So, when I see something about an airline for millennials, I assume we’re talking about a bare bones budget operation that makes pretty much everything but the seat an optional purchase. That’s what I assumed when I first saw that Air France was launching Joon, a self-described airline for millennials. I was extremely wrong.
Not only will Joon not be a budget airline, Air France has taken the time to explicitly state it will not be a budget airline (“Joon will not be a low-cost airline as it will offer original products and services that reflect those of Air France.”). From here, I’m mostly going to drop quotes straight from the press release for two reasons — I can’t make this sound any more absurd than they did, and that everything they’ve said is so vague that it’s impossible to discuss the details of the airline anyway.
So, what is Joon? It’s “a lifestyle brand and a state of mind. Short, punchy and international, the name Joon is designed to address a worldwide audience.” The airline is a state of mind. How about the ambiance? The airline’s “visual identity is based on an electric blue colour code symbolizing the airline’s dynamic attitude, as well as the sky, space and travel. The uniform of Joon’s flight attendants will be inspired by the new fashion codes, basic and chic.” Heh, basic.
Who are they serving? They’re looking at “a young working clientele, the millennials (18 to 35 year-olds), whose lifestyles revolve around digital technology. This new brand has been entirely designed to meet their requirements and aspirations, with an authentic and connected offering that stands out in the world of air transport.”
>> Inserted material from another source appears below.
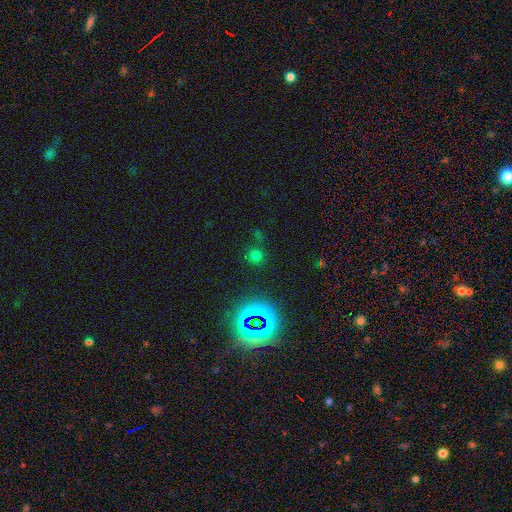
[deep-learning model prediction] Overall: smooth (58%; star or artifact 36%). How rounded: round (91%). Merging: none (81%).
All I managed to glean from that was that the uniforms will be basic and the planes will be blue. Maybe the in-flight Wi-Fi won’t be as bad as it is on every other airline? I don’t know, now I’m probably speculating too much.
We won’t be in the dark too much longer. The magical mystery millennial tour will take off this autumn from Charles de Gaulle airport on medium-range routes, with long-range routes coming next year.